Şu an bizi ajite eden, manevi olarak yoran, en öncelikli problem, şehit çocuklarının istihdam konusu. Şu anda Türkiye’de şehit çocukları istihdam kapsamına henüz alınmadı. Şehit ailelerine 2 iş hakkı tanımlanmış durumda. İş hakkının biri şehit eşine, diğer iş hakkı da şehidin kardeşlerinden birine tanımlandı. Şehit çocuğu güvencede değil. Devlet 2 iş hakkı verdi ama çocuğa vermedi. Eş kullanırsa çocuğa bir şey kalmıyor. Ya da iki çocuk varsa eş kullansa da kullanmasa da çocuğun biri kapsama alınıyor, diğeri alınmıyor. Biz diyoruz ki, eşten de önce, kardeşten de önce, çocuklarımızı garantiye alalım. Bunların eğitimlerini, istihdam edilmelerini garantiye alalım. Ondan sonra diğerlerine sıra gelsin. Yıllardır uğraşıp çözemediğimiz sorunlardan birisi ve en önemlisi bu. Eskiden çocuk esirgeme kurumları vardı.  Şimdi formatı değişti, Aile Bakanlığına bağlandı. Oradaki yetim, öksüz çocukları devlet özel bir kanunla kamu kurum ve kuruluşlarında istihdam ediyor. Şehidin çocuğu yetim kaldı, devlet bu çocuğa da iş versin. Bu çocukların hepsinin babası devlet baba olmalı.

 

 

Yaptıklarınızı yapamadıklarınızı ortaya koydunuz. Son olarak ne söylemek istersiniz?

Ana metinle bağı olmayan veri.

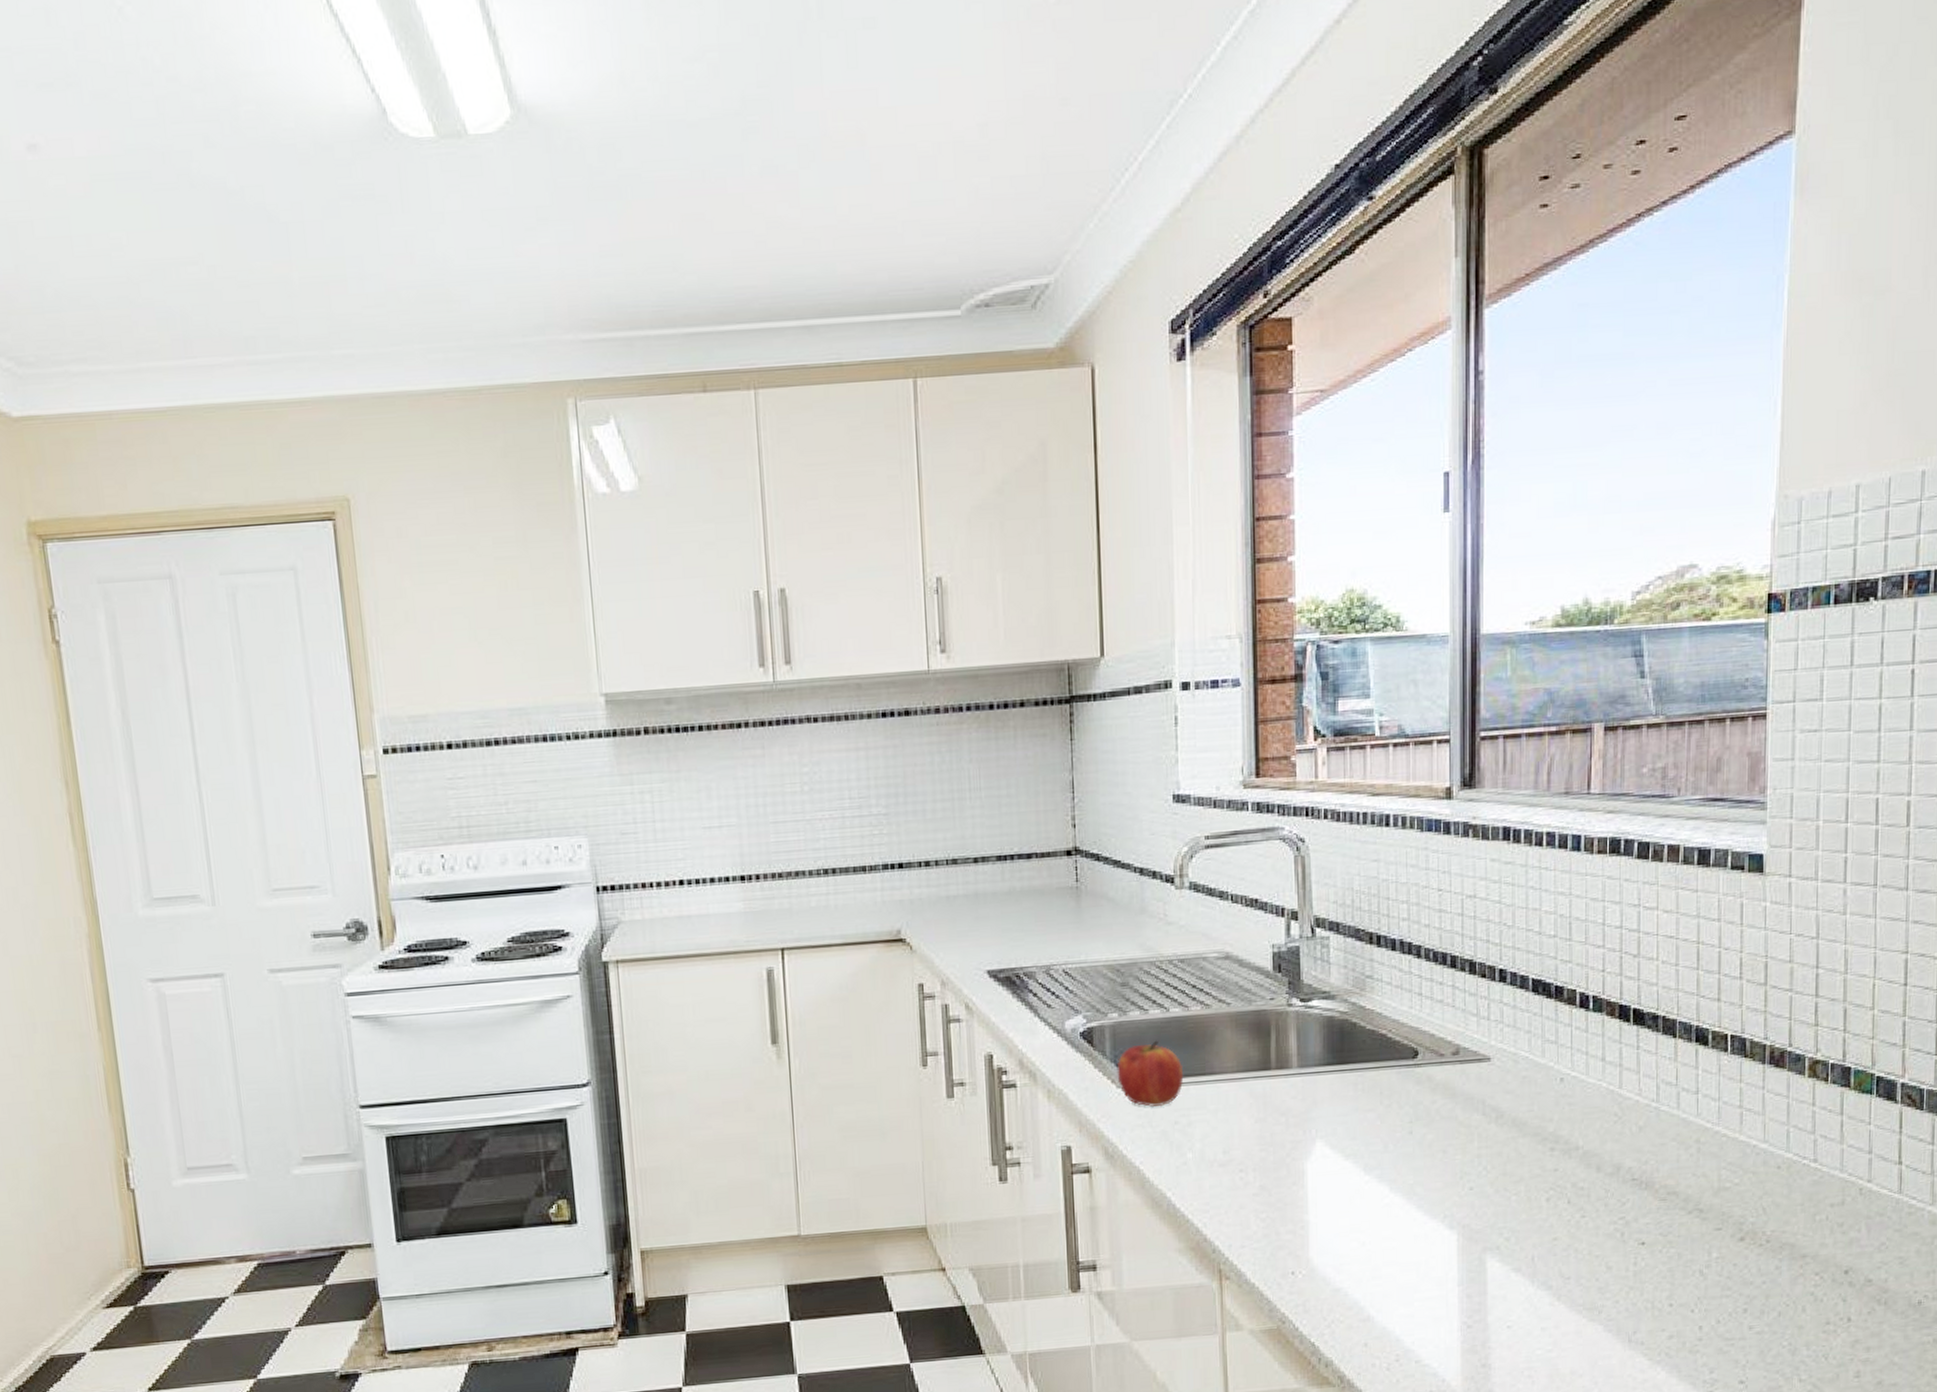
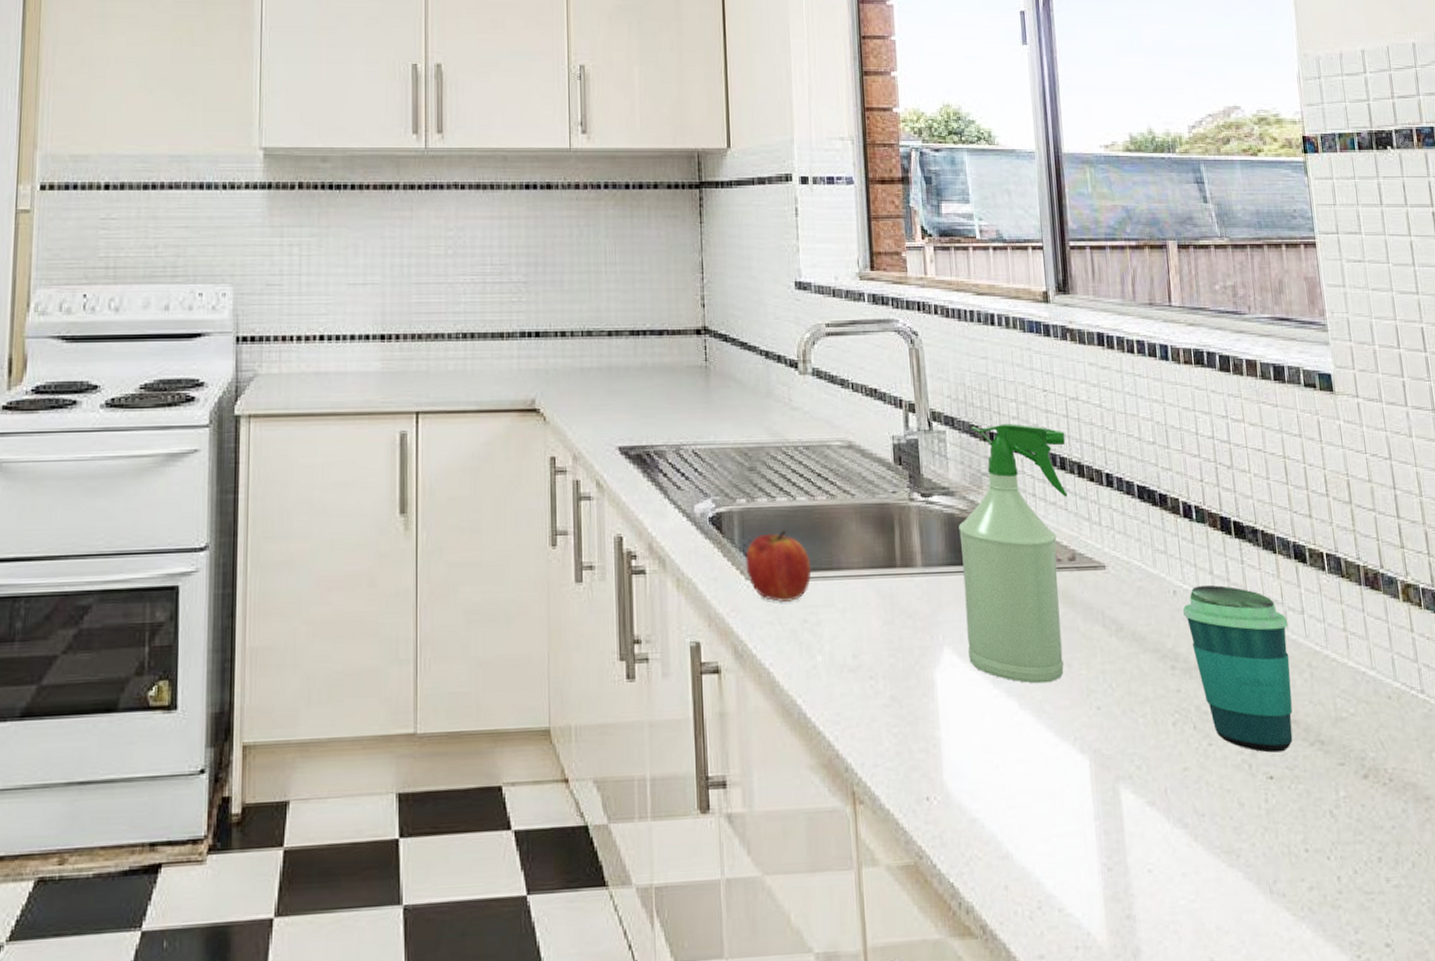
spray bottle: none [1338,925,1459,1169] -> present [959,423,1068,684]
cup: none [1568,1071,1680,1222] -> present [1182,585,1293,753]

Derneğin Balıkesir şubesi 2007 yılında kuruldu. O yıldan beri kurucu başkanım. Yıllardır pek çok yasanın yürürlüğe girmesinde bir rol oynadım. Yasaların şekillenmesinde faydalarımız oldu. Tüm bunlar, gazilerimizin, şehit yakınlarının kısacası üyelerimizin yaşamını kolaylaştırmak, maddi durumlarını iyileştirmek adına oldu. Şimdi de şehit çocuklarının istihdamı konusunda uğraş veriyoruz. Bu da yapamadıklarımızın en önünde duran bir sorun. İnşallah önümüzdeki süreçte bunları çözmek için elimizden geleni yapıyoruz 1-2 yıla kadar bunları da çözeceğimizi umuyorum. Yerelde de şehit ailesi ve gazilerimizle ilgili neler yapıldığına gelince; Gazilerimiz, şehit aileleri için Bilgisayar kursundan dikiş nakış kursuna,  her türlü kursu açtık. Şehit ve gazi çocuklarına dalgıçlık eğitimi bile düzenledik. Bunun yanında, üyelerimizin ve çocuklarının görmesi için yurdun çeşitli yerlerine, kültürel, sanatsal gaziler düzenledik. Kısacası üyelerimizin istedikleri her tür etkinliği yapmaya hazırız.